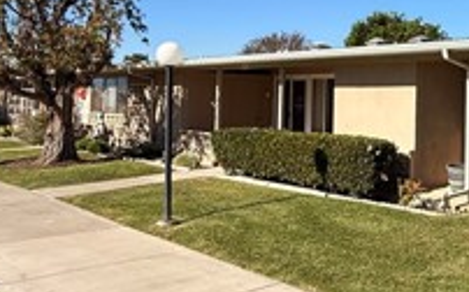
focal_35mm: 47
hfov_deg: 38.7
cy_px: 86
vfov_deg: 27.1
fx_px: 600
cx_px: 448
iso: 50
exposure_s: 1/2092
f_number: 2.2
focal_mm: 2.22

= Description of the task =
Return the complete material above exactly, with no picture.

= Task result =
focal_35mm: 47
hfov_deg: 38.7
cy_px: 86
vfov_deg: 27.1
fx_px: 600
cx_px: 448
iso: 50
exposure_s: 1/2092
f_number: 2.2
focal_mm: 2.22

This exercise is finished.